Chirurgen können mit diesen Informationen ihre Operation genau vorbereiten, indem sie die optimalen Schnitte am Bildschirm planen. Die Analyse der Gefäßanatomie in der Umgebung des Tumors hilft zudem, kritische Abschnitte des geplanten Vorgehens genau zu lokalisieren. Der Chirurg erhält sozusagen eine Risikokarte des Resektionsweges und weiß, an welchen Stellen wenig Spielraum für Abweichungen von der optimalen Schnittführung besteht, der einzuhaltende Schnittkorridor also besonders eng ist.
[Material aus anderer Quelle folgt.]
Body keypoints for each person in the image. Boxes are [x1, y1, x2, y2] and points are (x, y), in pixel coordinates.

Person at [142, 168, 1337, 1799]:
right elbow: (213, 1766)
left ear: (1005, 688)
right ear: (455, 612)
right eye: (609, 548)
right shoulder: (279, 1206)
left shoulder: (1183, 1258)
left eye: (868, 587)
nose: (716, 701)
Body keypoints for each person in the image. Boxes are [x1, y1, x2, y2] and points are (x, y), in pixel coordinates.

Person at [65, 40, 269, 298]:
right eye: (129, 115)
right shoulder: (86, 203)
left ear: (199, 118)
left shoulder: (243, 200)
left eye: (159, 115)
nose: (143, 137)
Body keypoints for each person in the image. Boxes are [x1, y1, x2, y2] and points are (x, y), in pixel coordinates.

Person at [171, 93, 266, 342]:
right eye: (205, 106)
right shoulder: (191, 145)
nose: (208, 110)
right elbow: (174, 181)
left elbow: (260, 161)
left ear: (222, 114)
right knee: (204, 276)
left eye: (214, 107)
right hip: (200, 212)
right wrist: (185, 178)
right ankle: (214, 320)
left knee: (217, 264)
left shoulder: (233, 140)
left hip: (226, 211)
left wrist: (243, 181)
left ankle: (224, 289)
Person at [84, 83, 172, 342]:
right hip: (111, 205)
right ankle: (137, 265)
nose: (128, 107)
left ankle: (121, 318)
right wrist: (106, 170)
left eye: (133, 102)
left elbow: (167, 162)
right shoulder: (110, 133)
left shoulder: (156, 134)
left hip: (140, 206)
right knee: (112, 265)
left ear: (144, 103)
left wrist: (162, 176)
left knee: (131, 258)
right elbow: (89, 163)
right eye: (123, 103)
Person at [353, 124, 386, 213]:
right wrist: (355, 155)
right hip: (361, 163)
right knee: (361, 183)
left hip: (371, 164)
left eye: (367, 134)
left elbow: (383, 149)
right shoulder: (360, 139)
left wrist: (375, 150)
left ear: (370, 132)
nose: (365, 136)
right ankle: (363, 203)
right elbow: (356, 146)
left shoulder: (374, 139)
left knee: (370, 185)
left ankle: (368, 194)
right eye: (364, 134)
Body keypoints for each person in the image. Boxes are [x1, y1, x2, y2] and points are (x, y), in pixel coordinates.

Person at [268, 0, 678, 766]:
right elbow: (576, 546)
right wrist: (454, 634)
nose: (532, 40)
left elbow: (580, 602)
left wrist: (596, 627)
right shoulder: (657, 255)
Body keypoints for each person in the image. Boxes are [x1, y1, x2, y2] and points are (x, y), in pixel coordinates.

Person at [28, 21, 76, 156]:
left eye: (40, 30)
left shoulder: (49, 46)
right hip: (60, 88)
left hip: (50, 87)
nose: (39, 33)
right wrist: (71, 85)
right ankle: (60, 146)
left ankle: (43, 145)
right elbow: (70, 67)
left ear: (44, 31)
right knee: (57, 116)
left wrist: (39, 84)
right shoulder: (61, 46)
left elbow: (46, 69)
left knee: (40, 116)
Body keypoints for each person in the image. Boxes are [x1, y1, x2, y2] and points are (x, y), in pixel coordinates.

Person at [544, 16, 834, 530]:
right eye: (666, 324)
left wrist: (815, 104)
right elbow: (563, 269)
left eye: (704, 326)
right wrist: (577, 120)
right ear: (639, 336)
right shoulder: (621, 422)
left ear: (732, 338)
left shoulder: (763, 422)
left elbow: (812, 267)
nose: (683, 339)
Leber-OPs werden sicherer und effizienter

Studien belegen, dass Leberoperationen mit Hilfe der MEVIS-Analyse effizienter und sicherer verlaufen. Zudem kann der Blutverlust reduziert werden. Die Analysealgorithmen machen im Einzelfall auch eine besonders heikle Operation sicher durchführbar, die in der Vergangenheit noch als zu riskant galt.

Bei einer Leberlebendspende zeigt die MEVIS-Analyse der Leber den Medizinern, welche Funktionseinschränkungen aus der bei der Teilung unvermeidlichen Durchtrennung großer Gefäße folgen, und ermöglicht so Vorhersagen der postoperativen Leberfunktion bei Spender und Empfänger.

Als App und mit Augmented Reality einzusetzen

MEVIS-Experte Alexander Köhn hat in enger Zusammenarbeit mit Ärzten der Universität Yokohama in Japan zudem eine App für das iPad entwickelt. Dieses kann der Chirurg, steril in Folie verpackt, in den OP mitnehmen und damit während der Operation alle Planungsdaten einsehen.

Die App geht aber noch einen Schritt weiter. Sie kombiniert die Planungsdaten mit Augmented Reality. Dazu schaltet der Arzt die Kamera im iPad ein und richtet diese auf die Leber des Patienten. Das zuvor mithilfe der Algorithmen generierte dreidimensionale Abbild der Patientenleber wird dem Bild der Kamera überlagert und zeigt ortsgenau die Lage der Blutgefäße und Tumoren unter der Leberoberfläche.

Gemeinsam mit ihren Kollegen Dr. Stephan Zidowitz und Alexander Köhn hat Teamleiterin Andrea Schenk nun den Joseph-von-Fraunhofer-Preis des Jahres 2018 erhalten.